* EXERCISE OBJECTIVE: Your answer must be the lines from the one containing "vfov_deg: 17.5" through the last line of the records below, copied exactly, with the pictures left out.

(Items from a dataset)
□ □ □ □

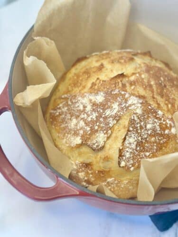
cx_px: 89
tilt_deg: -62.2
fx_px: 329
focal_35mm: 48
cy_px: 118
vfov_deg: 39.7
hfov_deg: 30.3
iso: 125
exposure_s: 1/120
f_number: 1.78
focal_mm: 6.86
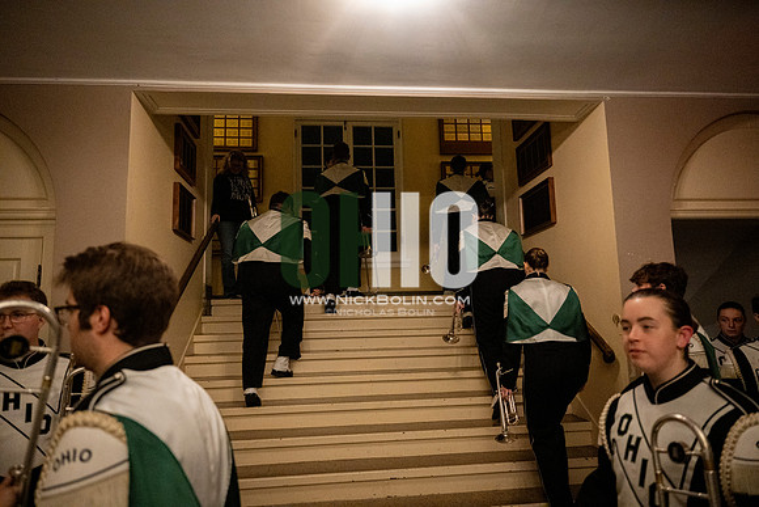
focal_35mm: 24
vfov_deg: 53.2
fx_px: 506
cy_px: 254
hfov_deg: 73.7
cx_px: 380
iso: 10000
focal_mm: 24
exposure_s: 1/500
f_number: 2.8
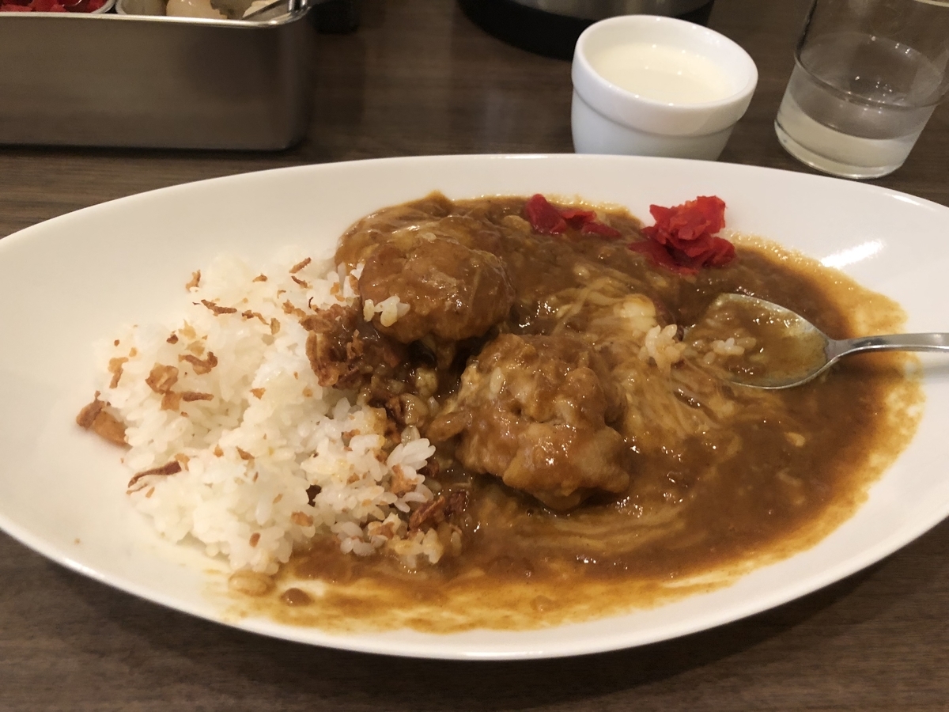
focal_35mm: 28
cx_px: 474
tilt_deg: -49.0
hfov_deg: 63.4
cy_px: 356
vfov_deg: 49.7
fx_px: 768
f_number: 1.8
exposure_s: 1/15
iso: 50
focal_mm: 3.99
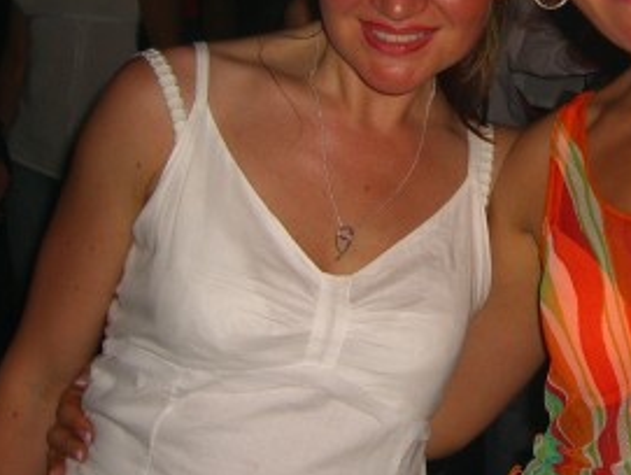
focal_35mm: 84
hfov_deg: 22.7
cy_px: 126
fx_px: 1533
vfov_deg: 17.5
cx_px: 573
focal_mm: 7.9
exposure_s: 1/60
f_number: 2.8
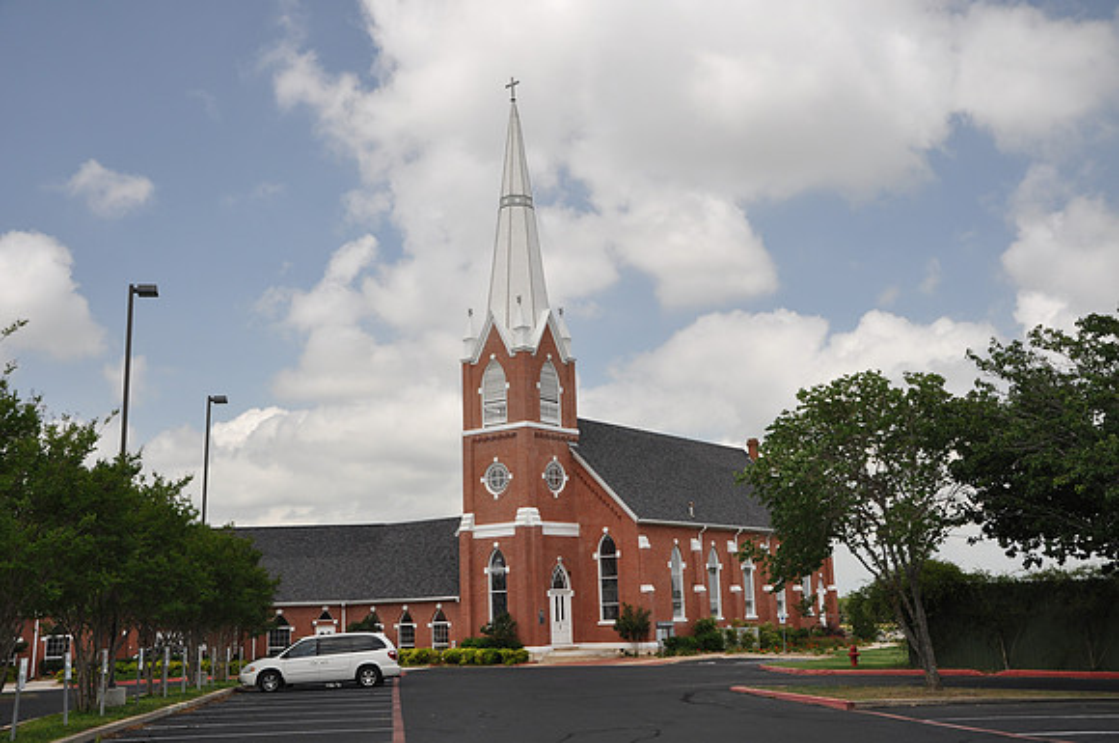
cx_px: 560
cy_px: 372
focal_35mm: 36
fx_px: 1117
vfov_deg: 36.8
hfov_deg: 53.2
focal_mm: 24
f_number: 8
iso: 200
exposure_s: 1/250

□ □ □ □

* OUTPUT FOR THIS TASK:
vfov_deg: 17.5
cx_px: 573
focal_mm: 7.9
exposure_s: 1/60
f_number: 2.8
cx_px: 560
cy_px: 372
focal_35mm: 36
fx_px: 1117
vfov_deg: 36.8
hfov_deg: 53.2
focal_mm: 24
f_number: 8
iso: 200
exposure_s: 1/250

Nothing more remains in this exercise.